The degrees of freedom for Welch’s modification are no longer an integer, but instead:

 df = \frac{ ( s_1^2/n_1 + s_2^2/n_2 )^2 }{ \frac{(s_1^2 / n_1)^2}{ n_1 - 1} + \frac{ (s_2^2 / n_2)^2 }{ n_2 - 1} }

You can force R to use Student’s original t test for homoscedastic data by setting the option var.equal=TRUE.

# The code below should only be used if an F test indicates the variances of
# the two data sets are equal

t.test( dataset1, dataset2, var.equal=TRUE )

# The code below has the same effect as calling
t.test( dataset1, dateset2 )

# i.e. it uses Welch's modification to account for the difference in variances
t.test( dataset1, dataset2, var.equal=FALSE)

In general, you should use an F test to see whether the variances of your two data sets are equal: if so, use Student’s t (var.equal=TRUE); if not, use Welch’s modification of t, (var.equal=FALSE).

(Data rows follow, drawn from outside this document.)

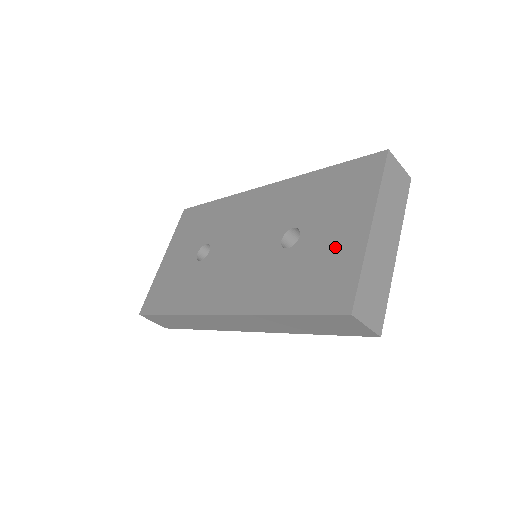
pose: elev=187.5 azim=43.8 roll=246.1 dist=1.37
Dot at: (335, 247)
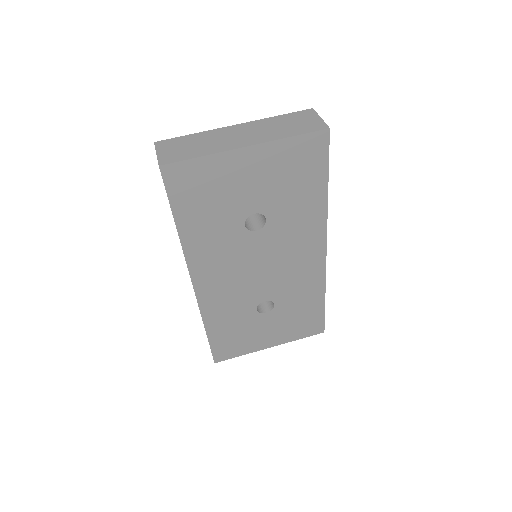
Dot at: occluded
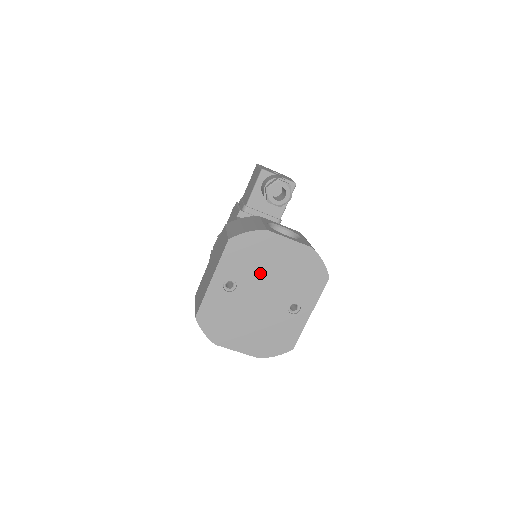
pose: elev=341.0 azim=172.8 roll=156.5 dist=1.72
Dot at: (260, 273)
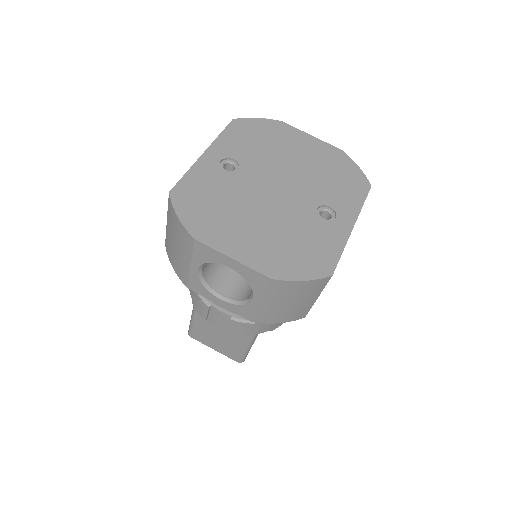
Dot at: (273, 161)
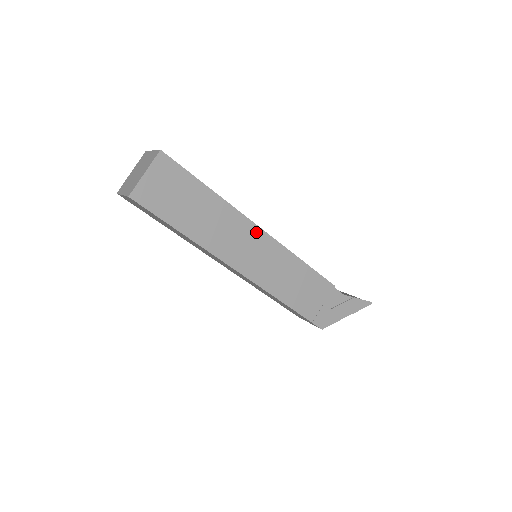
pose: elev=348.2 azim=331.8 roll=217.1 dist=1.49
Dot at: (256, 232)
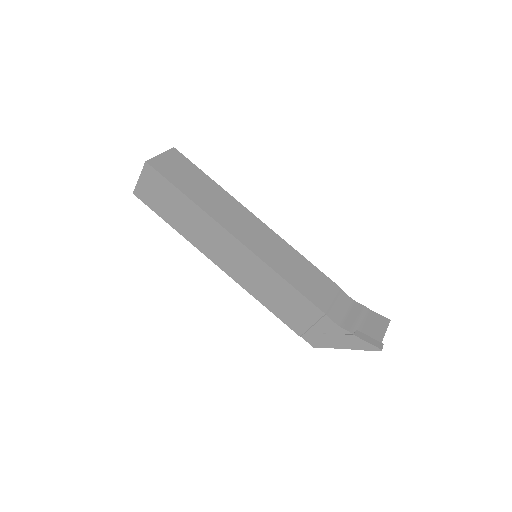
Dot at: (232, 240)
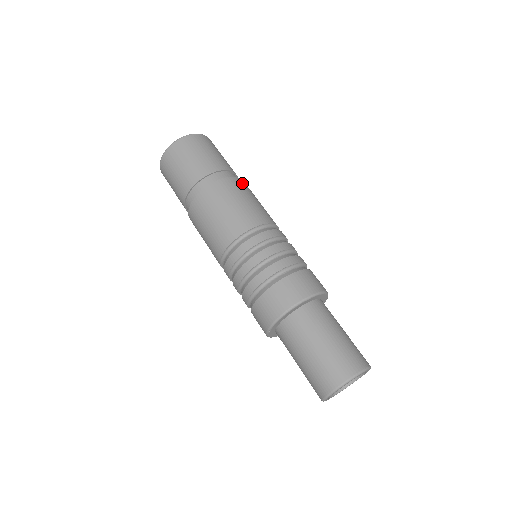
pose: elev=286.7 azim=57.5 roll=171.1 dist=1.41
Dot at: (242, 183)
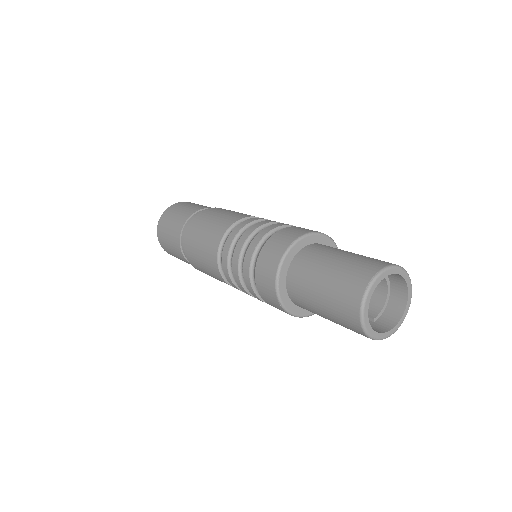
Dot at: occluded
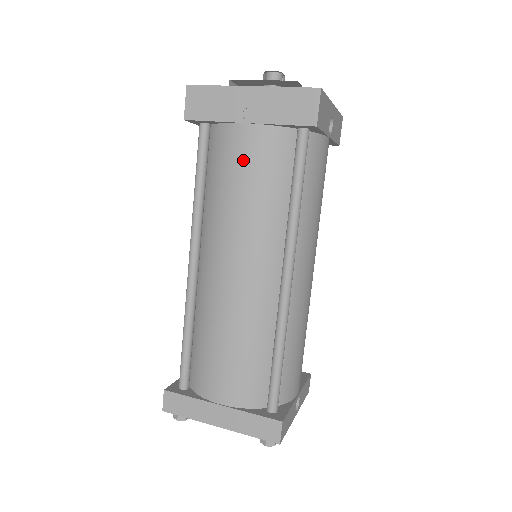
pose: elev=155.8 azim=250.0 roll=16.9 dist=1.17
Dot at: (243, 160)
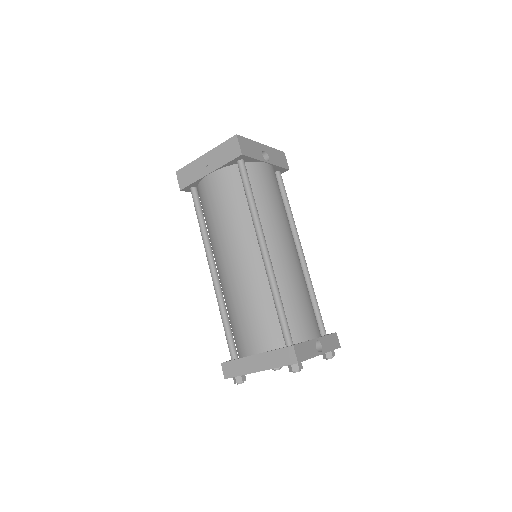
Dot at: (214, 194)
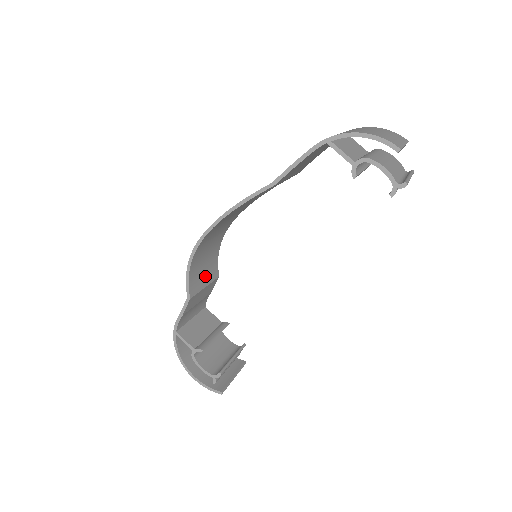
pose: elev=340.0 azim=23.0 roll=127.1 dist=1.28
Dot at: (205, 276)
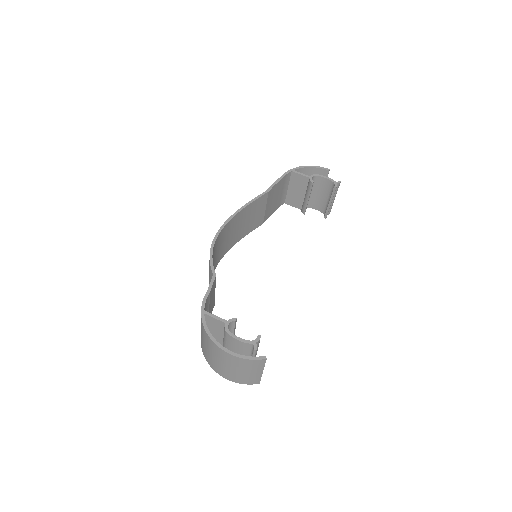
Dot at: occluded
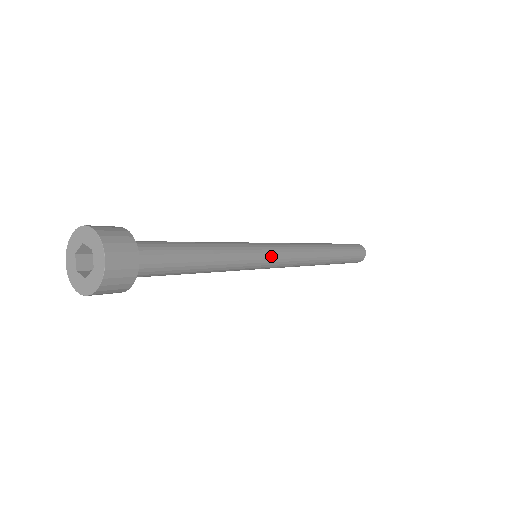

As with plot(), it is usually more convenient to use the ‘modelled-by’ tilde ~ operator to perform t tests within named data frames, rather than supplying the test with two vectors of data.

Here we t test the dog-whelk data in dog_whelks.csv that you already made in the exercises of an earlier post. As we have already established that the variances are not significantly different, we should use Student’s t rather than the Welch modification:

dog.whelks<-read.csv( "H:/R/dog_whelks.csv" )
t.test( Height ~ Exposure, data = dog.whelks,
var.equal=TRUE )
        Two Sample t-test
data:  Height by Exposure
t = -8.6399, df = 54, p-value = 9.274e-12
alternative hypothesis: true difference in means is not equal to 0
95 percent confidence interval:
 -9.989079   -6.226306
sample estimates:
  mean in group Exposed   mean in group Sheltered       
  20.19231                28.30000

You can read this as:

Do a t test on the data in the dog.whelks data frame, using Height as the dependent variable, and grouping the data into two sets according to the Exposure factor

You should never put raw R output into written prose. If you wish to include the results of the F and t tests on the dog-whelk data above in a report, they should be written long-hand. In typical scientific literature, this might be something like…

Dog-whelk shell-height on exposed beaches was not significantly more variable than on sheltered beaches (F=1.77, p=0.13), based on a sample size of 25. However the shells on sheltered beaches were found to be significantly taller, by 10 mm (t=6.27, p ≪0.001).

…although this style of report mixes up Fisher and Neyman-Pearson approaches to hypothesis testing: by reporting a p value, you’re probably trying to persuade people of the importance of the ‘highly significant’ t test result (Fisher); however you’re also reporting your acceptance of the alternative hypothesis (Neyman-Pearson) under which the p value is irrelevant (except insofar as it is smaller than 0.05), but the power (which you’ve not stated, let alone used to determine an appropriate sample size!) is critical to the interpretation of the results. Ho hum. To do Neyman-Pearson properly, you should do a power calculation, for which you will find the function power.t.test useful.
Dog whelks boxplot [CC-BY-SA-3.0 Steve Cook]

You can select the heights of the sheltered-beach shells by using tapply(). This applies a function to a vector of data, grouped by another vector of the same length containing the levels of a factor.

N.B. The “t” in tapply() has nothing to do with the “t” in t– test: there are several other apply() functions with similarly cryptic names.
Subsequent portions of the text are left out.